With that being said, what were the scheduled metric collection intervals set to for the properties displayed in the graph? By default some of these metrics are not collected for 10-20 mins. The second thing to check would be to make sure that the time range that you're displaying information for is valid. For newly imported resources the default 'Time Range' displayed may not be displaying data for the time ranges that you expect.
Another data point to check in this situation is to make sure that the clock on the agent and server are synchronized. If you import the RHQ-Agent resource into your inventory the default metrics for the agent will help you track that.
With that being said, with a JON 3.0.1 install I am still seeing some disparity in the displayed metric values. They all appear to show up after some time but
not initially. I'll continue to look into the timing disparity issue here but some display is expected here.
Hi Pavel, Can you weigh in on the previous comment? It would help to understand what schedule collection intervals were used in your reproduce steps as well and whether the data does show up for you later if enough time has passed. Thanks.
Hi simeon I used 1minute collection interval.
After the collection interval passed there were still NaN and 0 values.
Do the values show up say after 10 or 15 mins? Trying to figure out if it's an error loading data ever that you're seeing .. or whether it's just a timing only issue. What happens when you select a specific metric and do getLiveData? Does that work?
After 15 minutes the NaN values change to 0 values.
I spent quite a bit of time on this but only found a small unexpected delay for metric collection on the very first collection( which is actually attributed to closed BZ's 751231 and 536181). I initially thought this was a sign of a deeper problem but the delay is planned/intentional to ensure that metric collections consistently happens. After accounting for this issue then I no longer see any significant failures/delays collecting metric values for the "Drools Knowledge Session" as described with your test application.

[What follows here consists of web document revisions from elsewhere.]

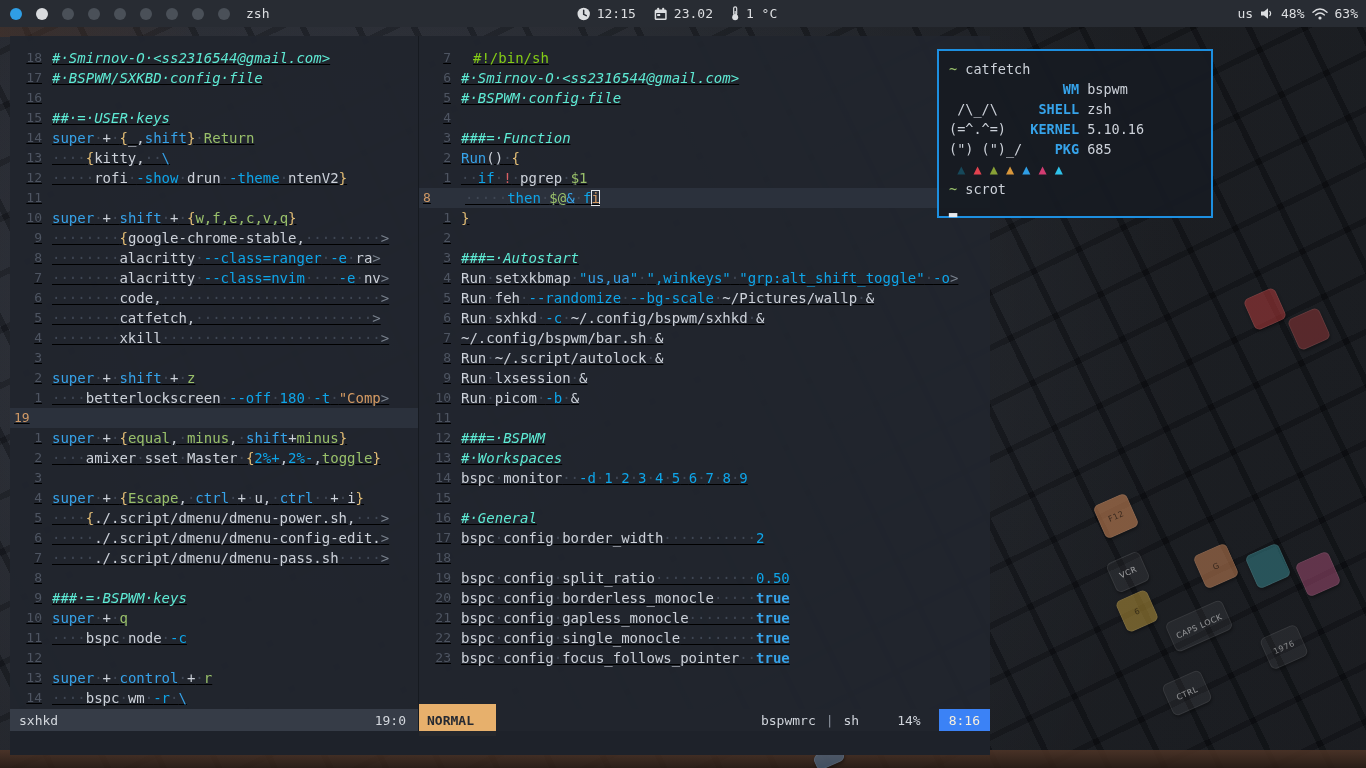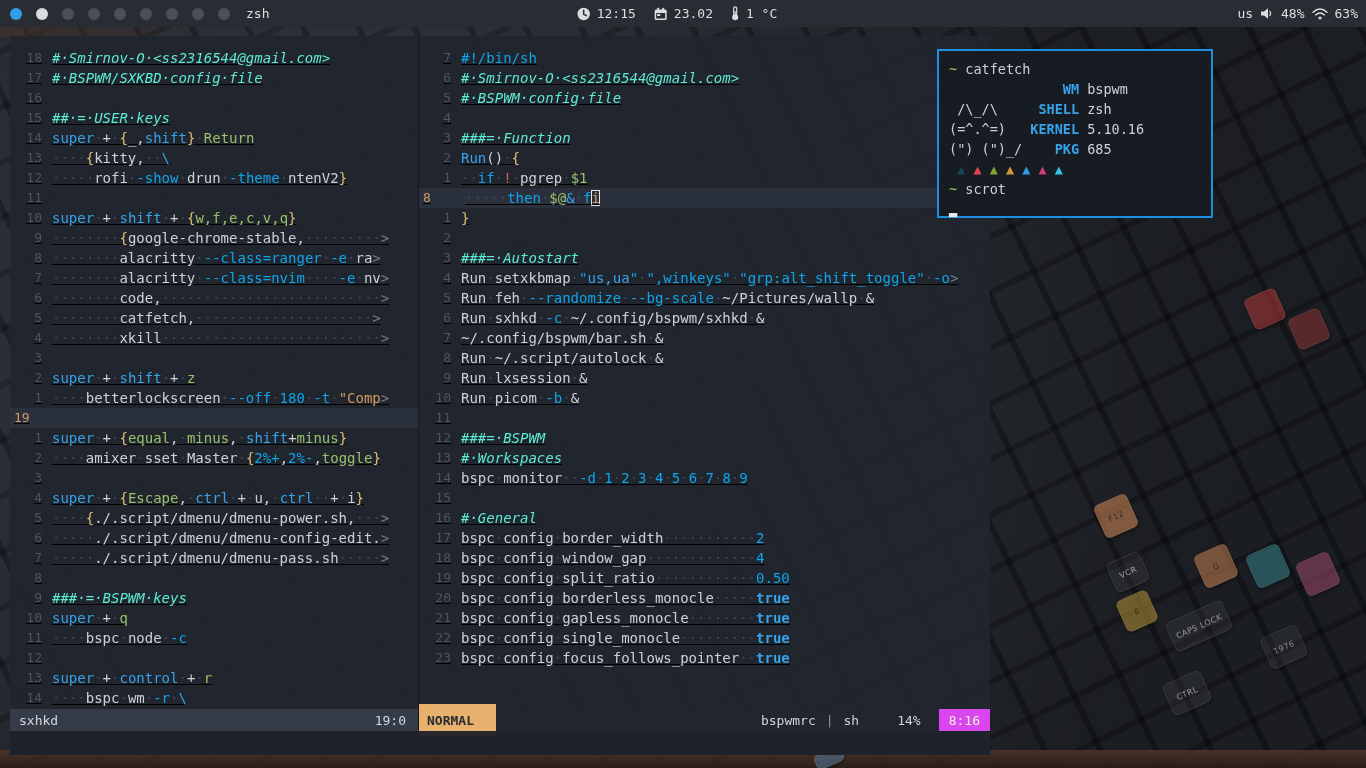--- a/index.html
+++ b/index.html
@@ -57,7 +57,7 @@
   .tk-o{color:#0ea5e9;}
   .tk-s{color:#d59b63;}
   .tk-y{color:#e3bd75;}
-  .tk-r{color:#0ea5e9;}
+  .tk-r{color:#84cc16;margin-left:12px;}
   .tk-rd{color:#d85f63;}
   .tk-w{color:#3f4754;}
   .tk-d{color:#78808c;}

With that being said the customer should expect the following initialization collections delays before seeing valid collection:
i)The Drools application resources are not initially discoverable until the [JMX Server] node has been discovered, imported and valid connection settings entered.
ii)After step i) then some time should be allowed or initiate another discovery scan to occur and discover the child Drools resources.
iii)One should then wait for/initiate an availability scan to occur as well because metric collection will not happen for 'down' resources.
iv)Metric collection intervals need to be set to appropriate values as by default no collection will occur for 10-20 minutes. As currently configured you will need to go in and change all the metric schedules for the specific session to 30 seconds to ensure prompt collection.
v)Expect that the very first collection will take a bit longer than 30s, and account for delay between ui request and actual agent collection to begin.
vi)Expect all initial "per Minute" metrics to take twice as long to show up as RHQ needs at least two collections to occur before reporting valid data.
Additionally, because of how the metrics have been defined in this plugin, it is primarily the "per Minute" metrics that are enabled with default discovery which means that because of the above reasons that at least two collections, factoring in the above delays, is expected before valid data is seen.
Given the above explanation, we should retest this BZ with the following to see if this is still considered a problem:
- set/enable all metrics on the "Drools Knowledge Sessions" to 30s.
- account for the very first collection to take a minute or more, depending upon if the request for collection is immediate or will be honored in the next request.
- expect the "per Minute" metrics to take longer to be collected than the other metrics.
Moving this to ON_QA for re testing.
added len to :cc list.
len ... can someone on your team verify this? thanks!
Verified. JON 3.1.2.ER4 and BRMS 5.2.0.GA/5.3.0.GA/5.3.1.CR1.